BEGIN Passage shown

Norovirus and salmonella were the leading causes of foodborne illness in 2006, according to a report issued Thursday by the Centers for Disease Control and Prevention (CDC).

That year, there were 1,270 reported foodborne disease outbreaks, which resulted in 27,634 illnesses and 11 deaths. Of the outbreaks, 621 had a confirmed single cause, with norovirus (54%) and salmonella (18%) responsible for most cases.

Norovirus infection usually occurs when infected food handlers fail to wash their hands adequately after using the toilet. Salmonella infection usually occurs when foods that have been contaminated with animal feces are eaten raw or insufficiently cooked.

The foods associated with most outbreaks were poultry (21%), leafy vegetables (17%) and fruits/nuts (16%).

“Determining the proportion of outbreak-associated cases of foodborne illness due to the various food commodities is an important step,” says Patricia M. Griffin, MD, chief of the CDC′s Enteric Diseases Epidemiology Branch. “Identification of particular food commodities that have caused outbreaks can help public health officials and the food industry to target control efforts from the farm to the table.”

But Dr. Griffin offers an important caveat: While this report is useful, some outbreaks are not detected, investigated or reported because many states lack the resources to handle testing.

END Passage shown

◆ **Using the information**
1. According to the foodborne illness report, how many deaths resulted from the reported outbreaks in 2006?
2. Copy the passage on foodborne illness between "That year, there" and "or insufficiently cooked.", inclusive, swapping "food handlers" for "kitchen workers".

BEGIN Source material

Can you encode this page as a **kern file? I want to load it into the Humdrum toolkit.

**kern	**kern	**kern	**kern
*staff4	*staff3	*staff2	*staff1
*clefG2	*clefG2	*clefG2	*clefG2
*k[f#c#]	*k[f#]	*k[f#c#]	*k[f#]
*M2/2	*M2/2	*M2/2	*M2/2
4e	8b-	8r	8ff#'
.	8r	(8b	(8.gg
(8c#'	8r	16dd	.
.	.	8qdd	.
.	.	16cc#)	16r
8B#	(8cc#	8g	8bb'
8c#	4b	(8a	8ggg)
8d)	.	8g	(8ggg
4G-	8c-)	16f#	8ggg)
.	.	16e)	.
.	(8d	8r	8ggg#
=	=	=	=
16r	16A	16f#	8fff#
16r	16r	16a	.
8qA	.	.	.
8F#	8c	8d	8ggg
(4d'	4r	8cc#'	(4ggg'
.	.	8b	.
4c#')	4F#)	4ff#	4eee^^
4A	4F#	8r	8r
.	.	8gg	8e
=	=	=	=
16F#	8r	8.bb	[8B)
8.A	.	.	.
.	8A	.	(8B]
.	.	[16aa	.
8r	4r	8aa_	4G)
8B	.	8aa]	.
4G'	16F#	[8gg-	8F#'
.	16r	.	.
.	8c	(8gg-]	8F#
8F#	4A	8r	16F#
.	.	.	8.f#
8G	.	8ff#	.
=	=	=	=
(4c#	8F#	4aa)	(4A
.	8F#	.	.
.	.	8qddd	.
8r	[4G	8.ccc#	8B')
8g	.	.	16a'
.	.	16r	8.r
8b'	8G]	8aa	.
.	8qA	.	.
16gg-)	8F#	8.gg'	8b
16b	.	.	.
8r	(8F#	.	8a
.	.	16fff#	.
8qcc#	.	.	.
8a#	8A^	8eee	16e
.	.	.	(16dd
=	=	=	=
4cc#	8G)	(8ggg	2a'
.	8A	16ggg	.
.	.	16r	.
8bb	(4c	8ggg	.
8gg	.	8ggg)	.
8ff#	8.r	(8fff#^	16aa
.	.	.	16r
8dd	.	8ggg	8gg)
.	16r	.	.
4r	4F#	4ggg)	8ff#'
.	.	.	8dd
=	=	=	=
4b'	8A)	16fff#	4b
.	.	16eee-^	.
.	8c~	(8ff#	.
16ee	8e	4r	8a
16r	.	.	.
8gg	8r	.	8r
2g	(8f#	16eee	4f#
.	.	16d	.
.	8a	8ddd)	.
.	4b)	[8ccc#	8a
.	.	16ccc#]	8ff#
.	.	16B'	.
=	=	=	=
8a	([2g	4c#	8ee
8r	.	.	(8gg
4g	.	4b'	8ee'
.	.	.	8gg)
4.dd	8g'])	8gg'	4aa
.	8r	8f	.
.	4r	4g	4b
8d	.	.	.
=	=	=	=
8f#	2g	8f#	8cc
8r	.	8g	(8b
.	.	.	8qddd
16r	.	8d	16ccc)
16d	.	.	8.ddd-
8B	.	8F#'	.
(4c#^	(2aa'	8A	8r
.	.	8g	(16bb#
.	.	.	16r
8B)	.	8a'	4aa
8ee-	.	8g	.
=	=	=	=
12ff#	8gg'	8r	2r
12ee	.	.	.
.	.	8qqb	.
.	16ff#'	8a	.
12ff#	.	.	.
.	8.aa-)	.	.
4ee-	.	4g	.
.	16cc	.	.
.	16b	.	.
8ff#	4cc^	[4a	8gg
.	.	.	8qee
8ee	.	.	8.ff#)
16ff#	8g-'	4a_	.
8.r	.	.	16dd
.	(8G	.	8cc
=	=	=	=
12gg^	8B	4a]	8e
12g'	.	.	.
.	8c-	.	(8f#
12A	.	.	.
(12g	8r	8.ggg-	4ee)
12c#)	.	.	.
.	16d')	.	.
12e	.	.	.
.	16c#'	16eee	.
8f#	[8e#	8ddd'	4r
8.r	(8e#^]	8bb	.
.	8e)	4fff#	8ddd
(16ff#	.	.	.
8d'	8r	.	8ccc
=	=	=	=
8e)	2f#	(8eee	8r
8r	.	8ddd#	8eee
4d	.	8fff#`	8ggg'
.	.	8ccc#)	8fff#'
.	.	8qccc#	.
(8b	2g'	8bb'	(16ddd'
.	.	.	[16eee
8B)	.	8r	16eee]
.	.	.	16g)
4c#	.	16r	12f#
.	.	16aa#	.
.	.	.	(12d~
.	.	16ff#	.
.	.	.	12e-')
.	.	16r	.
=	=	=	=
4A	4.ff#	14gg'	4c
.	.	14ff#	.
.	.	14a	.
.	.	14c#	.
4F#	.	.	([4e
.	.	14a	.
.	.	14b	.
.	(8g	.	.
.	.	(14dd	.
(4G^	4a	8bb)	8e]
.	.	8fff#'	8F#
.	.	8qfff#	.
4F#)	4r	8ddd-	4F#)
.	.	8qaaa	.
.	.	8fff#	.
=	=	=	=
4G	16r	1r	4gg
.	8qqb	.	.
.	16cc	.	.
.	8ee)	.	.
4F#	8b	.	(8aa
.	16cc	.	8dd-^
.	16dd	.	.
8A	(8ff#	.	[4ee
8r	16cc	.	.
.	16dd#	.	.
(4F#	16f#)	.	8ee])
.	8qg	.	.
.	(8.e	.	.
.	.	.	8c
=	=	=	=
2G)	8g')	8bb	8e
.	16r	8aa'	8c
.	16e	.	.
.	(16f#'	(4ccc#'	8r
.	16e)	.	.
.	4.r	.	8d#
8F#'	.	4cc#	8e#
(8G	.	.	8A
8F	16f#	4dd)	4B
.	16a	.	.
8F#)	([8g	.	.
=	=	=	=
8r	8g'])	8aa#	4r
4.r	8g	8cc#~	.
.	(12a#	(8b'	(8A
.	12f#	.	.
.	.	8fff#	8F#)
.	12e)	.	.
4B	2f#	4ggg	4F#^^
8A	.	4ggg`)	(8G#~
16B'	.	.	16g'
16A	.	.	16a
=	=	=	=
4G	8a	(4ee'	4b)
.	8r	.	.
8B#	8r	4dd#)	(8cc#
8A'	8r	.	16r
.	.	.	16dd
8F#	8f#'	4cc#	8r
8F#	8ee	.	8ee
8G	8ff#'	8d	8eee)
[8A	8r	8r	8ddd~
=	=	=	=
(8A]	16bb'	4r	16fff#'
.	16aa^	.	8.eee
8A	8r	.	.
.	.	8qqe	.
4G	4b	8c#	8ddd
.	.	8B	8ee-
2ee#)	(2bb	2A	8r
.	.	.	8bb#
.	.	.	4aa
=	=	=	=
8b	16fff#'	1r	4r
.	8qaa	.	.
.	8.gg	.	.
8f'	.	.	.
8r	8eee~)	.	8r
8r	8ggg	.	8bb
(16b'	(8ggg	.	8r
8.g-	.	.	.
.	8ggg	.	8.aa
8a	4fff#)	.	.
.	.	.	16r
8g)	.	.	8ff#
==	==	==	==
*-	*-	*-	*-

END Source material

◆ **Expected results**
1. 11 deaths.

2.
That year, there were 1,270 reported foodborne disease outbreaks, which resulted in 27,634 illnesses and 11 deaths. Of the outbreaks, 621 had a confirmed single cause, with norovirus (54%) and salmonella (18%) responsible for most cases.

Norovirus infection usually occurs when infected kitchen workers fail to wash their hands adequately after using the toilet. Salmonella infection usually occurs when foods that have been contaminated with animal feces are eaten raw or insufficiently cooked.